Everyone has their own reasons for wanting a piece of land.
You need to clearly understand your motivations before you buy. Why do you want the land?
I’m going to lean on Allan Savory’s Holistic Resource Management book, which points out that you need to have specific goals for your life. Understand the goals and what it takes to make them happen. Choose your land accordingly.
I’ll explain who I am and my goals so that you can understand some of the factors that led to my purchase.
At the highest level, my goal is to provide a happy, healthy environment for my family, friends and me.
- a family man. I have mouths to feed, clothe, keep healthy and protect from the elements.
- self-employed. My income isn’t guaranteed. BTW, neither is yours, even if you’re employed.
My work has made me an expert in mitigating risks, having a backup plan.
Right now, things are good for me, but I know that could change in a minute. How can I meet my goals when the future is uncertain?
I look at my income stream and I see peaks and valleys. I served in the military for 8 years. The income was steady but low, I was under the poverty line for most of that time. My income after the military would boom and bust. The .com bust left me laid off after making very good money. A couple years later, I would shed my good, steady paying job for contract work.
One way is to have money.
With enough money, you can be debt free and meet all your goals. Unfortunately, if you don’t have money, getting it can be difficult. Earning money is a series of events that starts with you working and ends with you receiving remuneration. The process of earning money can be broken easily. Each event is vulnerable. You might become ill, the costs to do your work may increase or your customer/employer may disappear.

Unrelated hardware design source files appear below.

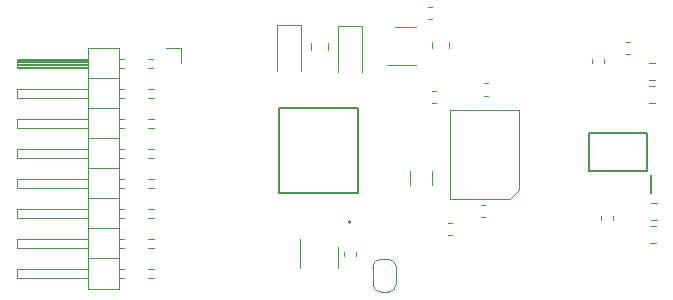
<source format=gbo>
%TF.GenerationSoftware,KiCad,Pcbnew,(5.1.4-0-10_14)*%
%TF.CreationDate,2021-01-25T16:41:12+01:00*%
%TF.ProjectId,DAUGHTER_ALLin,44415547-4854-4455-925f-414c4c696e2e,rev?*%
%TF.SameCoordinates,Original*%
%TF.FileFunction,Legend,Bot*%
%TF.FilePolarity,Positive*%
%FSLAX46Y46*%
G04 Gerber Fmt 4.6, Leading zero omitted, Abs format (unit mm)*
G04 Created by KiCad (PCBNEW (5.1.4-0-10_14)) date 2021-01-25 16:41:12*
%MOMM*%
%LPD*%
G04 APERTURE LIST*
%ADD10C,0.120000*%
%ADD11C,0.200000*%
G04 APERTURE END LIST*
D10*
X100810900Y-98168100D02*
X98360900Y-98168100D01*
X99010900Y-94948100D02*
X100810900Y-94948100D01*
X102177667Y-94324900D02*
X101835133Y-94324900D01*
X102177667Y-93304900D02*
X101835133Y-93304900D01*
X102223500Y-96768552D02*
X102223500Y-96246048D01*
X103643500Y-96768552D02*
X103643500Y-96246048D01*
X103670100Y-102032000D02*
X103670100Y-109506000D01*
X109512100Y-102032000D02*
X109512100Y-108744000D01*
X103670100Y-102032000D02*
X109512100Y-102032000D01*
X103670100Y-109506000D02*
X108750100Y-109506000D01*
X109512100Y-108744000D02*
X108750100Y-109506000D01*
X75687100Y-96720600D02*
X75687100Y-117160600D01*
X75687100Y-117160600D02*
X73027100Y-117160600D01*
X73027100Y-117160600D02*
X73027100Y-96720600D01*
X73027100Y-96720600D02*
X75687100Y-96720600D01*
X73027100Y-97670600D02*
X67027100Y-97670600D01*
X67027100Y-97670600D02*
X67027100Y-98430600D01*
X67027100Y-98430600D02*
X73027100Y-98430600D01*
X73027100Y-97730600D02*
X67027100Y-97730600D01*
X73027100Y-97850600D02*
X67027100Y-97850600D01*
X73027100Y-97970600D02*
X67027100Y-97970600D01*
X73027100Y-98090600D02*
X67027100Y-98090600D01*
X73027100Y-98210600D02*
X67027100Y-98210600D01*
X73027100Y-98330600D02*
X67027100Y-98330600D01*
X76084171Y-97670600D02*
X75687100Y-97670600D01*
X76084171Y-98430600D02*
X75687100Y-98430600D01*
X78557100Y-97670600D02*
X78170029Y-97670600D01*
X78557100Y-98430600D02*
X78170029Y-98430600D01*
X75687100Y-99320600D02*
X73027100Y-99320600D01*
X73027100Y-100210600D02*
X67027100Y-100210600D01*
X67027100Y-100210600D02*
X67027100Y-100970600D01*
X67027100Y-100970600D02*
X73027100Y-100970600D01*
X76084171Y-100210600D02*
X75687100Y-100210600D01*
X76084171Y-100970600D02*
X75687100Y-100970600D01*
X78624171Y-100210600D02*
X78170029Y-100210600D01*
X78624171Y-100970600D02*
X78170029Y-100970600D01*
X75687100Y-101860600D02*
X73027100Y-101860600D01*
X73027100Y-102750600D02*
X67027100Y-102750600D01*
X67027100Y-102750600D02*
X67027100Y-103510600D01*
X67027100Y-103510600D02*
X73027100Y-103510600D01*
X76084171Y-102750600D02*
X75687100Y-102750600D01*
X76084171Y-103510600D02*
X75687100Y-103510600D01*
X78624171Y-102750600D02*
X78170029Y-102750600D01*
X78624171Y-103510600D02*
X78170029Y-103510600D01*
X75687100Y-104400600D02*
X73027100Y-104400600D01*
X73027100Y-105290600D02*
X67027100Y-105290600D01*
X67027100Y-105290600D02*
X67027100Y-106050600D01*
X67027100Y-106050600D02*
X73027100Y-106050600D01*
X76084171Y-105290600D02*
X75687100Y-105290600D01*
X76084171Y-106050600D02*
X75687100Y-106050600D01*
X78624171Y-105290600D02*
X78170029Y-105290600D01*
X78624171Y-106050600D02*
X78170029Y-106050600D01*
X75687100Y-106940600D02*
X73027100Y-106940600D01*
X73027100Y-107830600D02*
X67027100Y-107830600D01*
X67027100Y-107830600D02*
X67027100Y-108590600D01*
X67027100Y-108590600D02*
X73027100Y-108590600D01*
X76084171Y-107830600D02*
X75687100Y-107830600D01*
X76084171Y-108590600D02*
X75687100Y-108590600D01*
X78624171Y-107830600D02*
X78170029Y-107830600D01*
X78624171Y-108590600D02*
X78170029Y-108590600D01*
X75687100Y-109480600D02*
X73027100Y-109480600D01*
X73027100Y-110370600D02*
X67027100Y-110370600D01*
X67027100Y-110370600D02*
X67027100Y-111130600D01*
X67027100Y-111130600D02*
X73027100Y-111130600D01*
X76084171Y-110370600D02*
X75687100Y-110370600D01*
X76084171Y-111130600D02*
X75687100Y-111130600D01*
X78624171Y-110370600D02*
X78170029Y-110370600D01*
X78624171Y-111130600D02*
X78170029Y-111130600D01*
X75687100Y-112020600D02*
X73027100Y-112020600D01*
X73027100Y-112910600D02*
X67027100Y-112910600D01*
X67027100Y-112910600D02*
X67027100Y-113670600D01*
X67027100Y-113670600D02*
X73027100Y-113670600D01*
X76084171Y-112910600D02*
X75687100Y-112910600D01*
X76084171Y-113670600D02*
X75687100Y-113670600D01*
X78624171Y-112910600D02*
X78170029Y-112910600D01*
X78624171Y-113670600D02*
X78170029Y-113670600D01*
X75687100Y-114560600D02*
X73027100Y-114560600D01*
X73027100Y-115450600D02*
X67027100Y-115450600D01*
X67027100Y-115450600D02*
X67027100Y-116210600D01*
X67027100Y-116210600D02*
X73027100Y-116210600D01*
X76084171Y-115450600D02*
X75687100Y-115450600D01*
X76084171Y-116210600D02*
X75687100Y-116210600D01*
X78624171Y-115450600D02*
X78170029Y-115450600D01*
X78624171Y-116210600D02*
X78170029Y-116210600D01*
X80937100Y-98050600D02*
X80937100Y-96780600D01*
X80937100Y-96780600D02*
X79667100Y-96780600D01*
D11*
X95301540Y-111478300D02*
G75*
G03X95301540Y-111478300I-103940J0D01*
G01*
X89192600Y-101859300D02*
X89192600Y-108999300D01*
X95922600Y-101859300D02*
X89192600Y-101859300D01*
X95922600Y-108999300D02*
X95922600Y-101859300D01*
X89192600Y-108999300D02*
X95922600Y-108999300D01*
D10*
X115733100Y-98028879D02*
X115733100Y-97703321D01*
X116753100Y-98028879D02*
X116753100Y-97703321D01*
X118607621Y-96232500D02*
X118933179Y-96232500D01*
X118607621Y-97252500D02*
X118933179Y-97252500D01*
X117540500Y-110968821D02*
X117540500Y-111294379D01*
X116520500Y-110968821D02*
X116520500Y-111294379D01*
X121063652Y-101414900D02*
X120541148Y-101414900D01*
X121063652Y-99994900D02*
X120541148Y-99994900D01*
X121089052Y-99471800D02*
X120566548Y-99471800D01*
X121089052Y-98051800D02*
X120566548Y-98051800D01*
X121177952Y-113251300D02*
X120655448Y-113251300D01*
X121177952Y-111831300D02*
X120655448Y-111831300D01*
X121216052Y-111270100D02*
X120693548Y-111270100D01*
X121216052Y-109850100D02*
X120693548Y-109850100D01*
X91011100Y-115371700D02*
X91011100Y-112921700D01*
X94231100Y-113571700D02*
X94231100Y-115371700D01*
X97171000Y-115316800D02*
X97171000Y-116716800D01*
X97871000Y-117416800D02*
X98471000Y-117416800D01*
X99171000Y-116716800D02*
X99171000Y-115316800D01*
X98471000Y-114616800D02*
X97871000Y-114616800D01*
X97871000Y-114616800D02*
G75*
G03X97171000Y-115316800I0J-700000D01*
G01*
X99171000Y-115316800D02*
G75*
G03X98471000Y-114616800I-700000J0D01*
G01*
X98471000Y-117416800D02*
G75*
G03X99171000Y-116716800I0J700000D01*
G01*
X97171000Y-116716800D02*
G75*
G03X97871000Y-117416800I700000J0D01*
G01*
D11*
X120754900Y-109018600D02*
X120754900Y-107498600D01*
X115494900Y-107148600D02*
X120394900Y-107148600D01*
X115494900Y-103938600D02*
X115494900Y-107148600D01*
X120394900Y-103938600D02*
X115494900Y-103938600D01*
X120394900Y-107148600D02*
X120394900Y-103938600D01*
D10*
X89055700Y-94784600D02*
X89055700Y-98684600D01*
X91055700Y-94784600D02*
X91055700Y-98684600D01*
X89055700Y-94784600D02*
X91055700Y-94784600D01*
X94224600Y-94873500D02*
X94224600Y-98773500D01*
X96224600Y-94873500D02*
X96224600Y-98773500D01*
X94224600Y-94873500D02*
X96224600Y-94873500D01*
X95772700Y-114054921D02*
X95772700Y-114380479D01*
X94752700Y-114054921D02*
X94752700Y-114380479D01*
X93394600Y-96363248D02*
X93394600Y-96885752D01*
X91974600Y-96363248D02*
X91974600Y-96885752D01*
X102199221Y-100353400D02*
X102524779Y-100353400D01*
X102199221Y-101373400D02*
X102524779Y-101373400D01*
X103858279Y-112587500D02*
X103532721Y-112587500D01*
X103858279Y-111567500D02*
X103532721Y-111567500D01*
X106906279Y-100770400D02*
X106580721Y-100770400D01*
X106906279Y-99750400D02*
X106580721Y-99750400D01*
X106690379Y-111076200D02*
X106364821Y-111076200D01*
X106690379Y-110056200D02*
X106364821Y-110056200D01*
X102154400Y-107125936D02*
X102154400Y-108330064D01*
X100334400Y-107125936D02*
X100334400Y-108330064D01*
M02*

</source>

Another way: reduce the need for money.
There are things that can be cut out of a family budget. Unless you are spending outrageously or are paying on a lot of debt, there’s a limited amount of reduction to be done. You’ll find that moving something off your budget will end up incurring a cost elsewhere.
A third option: produce a lot of what you consume to get off the hamster wheel. This choice means more work for you and takes more time to get what you want. You can go to a store and buy a 3 lb. bag of potatoes for around $3. You can also buy one potato, let it sit until it grows “eyes”, cut it into chunks, plant and cultivate them and end up with 15 lb.s of potatoes after 6 or 7 months.
Now this option may cost more in the end. What does it cost you to cultivate? Do you pay for the water? How much time did you spend? No matter what method you use to procure potatoes, you’re spending time and/or money and/or your effort. The difference is that you get to choose what you’re spending.
I think it’s worth it to spend the extra effort, time and money to attempt to raise my own food and meet other needs. It’s going to cost me more money than if I just buy my food but I’ll have a little insurance against a time when I may not have much income.